Signature Sponsor
Latin America Faces High-Risk Scenario Over Steel Import

 

 

By Guilherme Baida


May 22, 2018 - Latin American countries need to work in a coordinated manner to keep the region from being oversupplied by steel imports, regional steel association Alacero said Monday.


"The steel industry is at a crossroads where, on the one hand overcapacity, particularly in China, continues being a risk for the stability of the market and the operation of companies and on the other, the application of protectionist countermeasures (US Section 232, EU and Turkish safeguards) continues distorting the flows trade and causing a trade deviation that will seriously affect the regional market," Alacero said in a statement.


Latin American governments must unite to ensure a level playing field and fair trade in the region's market is maintained, Alacero said.


"Structural changes in the steel industry and its negative effects will be faced," it said. "A coordinated action between governments [of the region] and industry to address the problems faced by the global and regional steel industry."

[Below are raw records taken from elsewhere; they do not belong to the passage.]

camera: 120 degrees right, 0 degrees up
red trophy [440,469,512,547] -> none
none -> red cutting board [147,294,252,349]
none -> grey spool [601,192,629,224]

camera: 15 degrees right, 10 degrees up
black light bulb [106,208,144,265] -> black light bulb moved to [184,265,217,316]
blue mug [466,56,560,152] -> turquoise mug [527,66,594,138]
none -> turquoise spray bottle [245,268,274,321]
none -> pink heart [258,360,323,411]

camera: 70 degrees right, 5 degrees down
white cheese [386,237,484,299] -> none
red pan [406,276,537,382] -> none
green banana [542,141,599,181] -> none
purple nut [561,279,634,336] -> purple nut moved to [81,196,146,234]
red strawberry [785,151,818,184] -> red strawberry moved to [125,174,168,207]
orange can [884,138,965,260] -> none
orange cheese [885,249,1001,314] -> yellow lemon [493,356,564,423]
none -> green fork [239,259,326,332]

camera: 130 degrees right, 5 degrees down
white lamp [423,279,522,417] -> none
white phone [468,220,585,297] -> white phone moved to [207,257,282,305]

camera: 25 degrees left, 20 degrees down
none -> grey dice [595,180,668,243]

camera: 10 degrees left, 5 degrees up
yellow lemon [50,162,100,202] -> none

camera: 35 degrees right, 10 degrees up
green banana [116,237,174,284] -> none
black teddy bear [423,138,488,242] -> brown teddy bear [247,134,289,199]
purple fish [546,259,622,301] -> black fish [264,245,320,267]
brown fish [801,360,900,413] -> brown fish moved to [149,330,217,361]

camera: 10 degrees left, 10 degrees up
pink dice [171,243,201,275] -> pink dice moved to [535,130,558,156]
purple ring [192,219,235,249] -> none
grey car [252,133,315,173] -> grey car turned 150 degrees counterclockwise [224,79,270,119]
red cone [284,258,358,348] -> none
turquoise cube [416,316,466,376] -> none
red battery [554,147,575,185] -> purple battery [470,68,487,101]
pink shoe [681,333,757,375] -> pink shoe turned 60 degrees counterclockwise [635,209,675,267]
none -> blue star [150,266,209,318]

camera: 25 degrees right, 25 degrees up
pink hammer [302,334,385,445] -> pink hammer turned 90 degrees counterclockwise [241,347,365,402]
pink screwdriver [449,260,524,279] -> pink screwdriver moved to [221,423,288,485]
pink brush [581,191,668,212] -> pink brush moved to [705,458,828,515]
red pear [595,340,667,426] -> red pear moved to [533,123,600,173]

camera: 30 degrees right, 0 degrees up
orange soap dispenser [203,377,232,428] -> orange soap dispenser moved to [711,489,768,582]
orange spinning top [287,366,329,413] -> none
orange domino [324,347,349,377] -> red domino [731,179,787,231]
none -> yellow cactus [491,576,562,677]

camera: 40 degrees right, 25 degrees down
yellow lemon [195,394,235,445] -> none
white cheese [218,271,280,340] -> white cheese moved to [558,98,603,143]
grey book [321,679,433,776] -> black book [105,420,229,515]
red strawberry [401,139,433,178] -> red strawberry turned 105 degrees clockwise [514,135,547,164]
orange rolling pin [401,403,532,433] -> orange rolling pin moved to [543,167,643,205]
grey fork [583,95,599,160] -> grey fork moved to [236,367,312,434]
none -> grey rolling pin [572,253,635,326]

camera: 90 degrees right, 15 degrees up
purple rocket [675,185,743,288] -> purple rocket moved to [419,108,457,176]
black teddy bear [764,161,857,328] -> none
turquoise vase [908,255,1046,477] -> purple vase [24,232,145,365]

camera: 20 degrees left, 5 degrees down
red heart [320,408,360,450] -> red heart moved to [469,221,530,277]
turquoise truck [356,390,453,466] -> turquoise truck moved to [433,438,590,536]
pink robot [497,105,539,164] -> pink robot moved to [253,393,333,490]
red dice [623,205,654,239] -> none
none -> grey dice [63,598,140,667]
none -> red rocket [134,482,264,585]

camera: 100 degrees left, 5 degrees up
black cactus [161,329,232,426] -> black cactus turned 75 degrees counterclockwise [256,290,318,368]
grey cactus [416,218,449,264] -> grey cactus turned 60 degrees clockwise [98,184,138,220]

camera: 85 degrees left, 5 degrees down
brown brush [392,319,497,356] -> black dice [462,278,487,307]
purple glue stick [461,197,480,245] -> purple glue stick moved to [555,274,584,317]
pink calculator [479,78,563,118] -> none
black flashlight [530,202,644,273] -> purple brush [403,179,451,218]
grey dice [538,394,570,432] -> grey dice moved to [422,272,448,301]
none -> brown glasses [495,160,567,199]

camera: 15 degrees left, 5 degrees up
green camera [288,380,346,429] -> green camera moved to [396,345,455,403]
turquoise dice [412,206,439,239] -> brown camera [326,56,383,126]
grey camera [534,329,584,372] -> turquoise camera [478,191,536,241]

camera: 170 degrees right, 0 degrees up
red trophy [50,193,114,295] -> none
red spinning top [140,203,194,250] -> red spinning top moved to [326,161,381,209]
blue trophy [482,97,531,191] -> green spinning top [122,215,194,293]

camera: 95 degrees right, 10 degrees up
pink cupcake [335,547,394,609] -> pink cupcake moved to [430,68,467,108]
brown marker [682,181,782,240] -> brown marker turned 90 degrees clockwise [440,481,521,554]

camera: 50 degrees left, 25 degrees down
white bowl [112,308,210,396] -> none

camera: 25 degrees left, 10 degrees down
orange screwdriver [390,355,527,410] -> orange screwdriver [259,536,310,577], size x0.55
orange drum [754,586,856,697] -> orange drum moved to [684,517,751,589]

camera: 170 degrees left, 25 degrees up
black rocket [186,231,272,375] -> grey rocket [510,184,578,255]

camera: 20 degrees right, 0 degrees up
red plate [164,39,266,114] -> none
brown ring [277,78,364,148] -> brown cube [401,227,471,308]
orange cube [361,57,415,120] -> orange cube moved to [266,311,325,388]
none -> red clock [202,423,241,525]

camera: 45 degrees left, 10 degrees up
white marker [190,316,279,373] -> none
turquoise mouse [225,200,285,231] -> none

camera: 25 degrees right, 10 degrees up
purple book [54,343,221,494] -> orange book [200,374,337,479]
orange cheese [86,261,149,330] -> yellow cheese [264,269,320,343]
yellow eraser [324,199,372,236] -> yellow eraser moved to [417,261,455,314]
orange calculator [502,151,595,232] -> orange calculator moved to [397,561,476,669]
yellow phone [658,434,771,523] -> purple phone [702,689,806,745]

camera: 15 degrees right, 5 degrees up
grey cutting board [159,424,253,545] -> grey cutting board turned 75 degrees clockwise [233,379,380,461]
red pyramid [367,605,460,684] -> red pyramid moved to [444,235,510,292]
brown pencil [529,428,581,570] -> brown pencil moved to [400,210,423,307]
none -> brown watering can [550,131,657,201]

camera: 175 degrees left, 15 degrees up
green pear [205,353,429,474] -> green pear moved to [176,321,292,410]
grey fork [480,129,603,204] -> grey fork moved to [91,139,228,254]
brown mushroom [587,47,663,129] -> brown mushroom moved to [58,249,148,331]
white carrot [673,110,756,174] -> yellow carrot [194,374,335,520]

The steel association is asking Latin American governments to apply agile and efficient response mechanisms to the negative effects of excess production capacity, such as the application in real time of a customs monitoring system of imports and exports to avoid trade diversion.


Alacero said the main economies of the world are implementing measures to counteract the negative effects caused by the existing excess capacity. "These barriers will undoubtedly produce what we call a trade deviation that will further affect the Latin American steel market," it added.

 

With the G20 Meeting of Leaders 2018 to be held in Argentina in the first week of June to discuss steel over capacity in the world, Alacero called on governments "to ratify their political commitment to solve the crisis of the steel industry."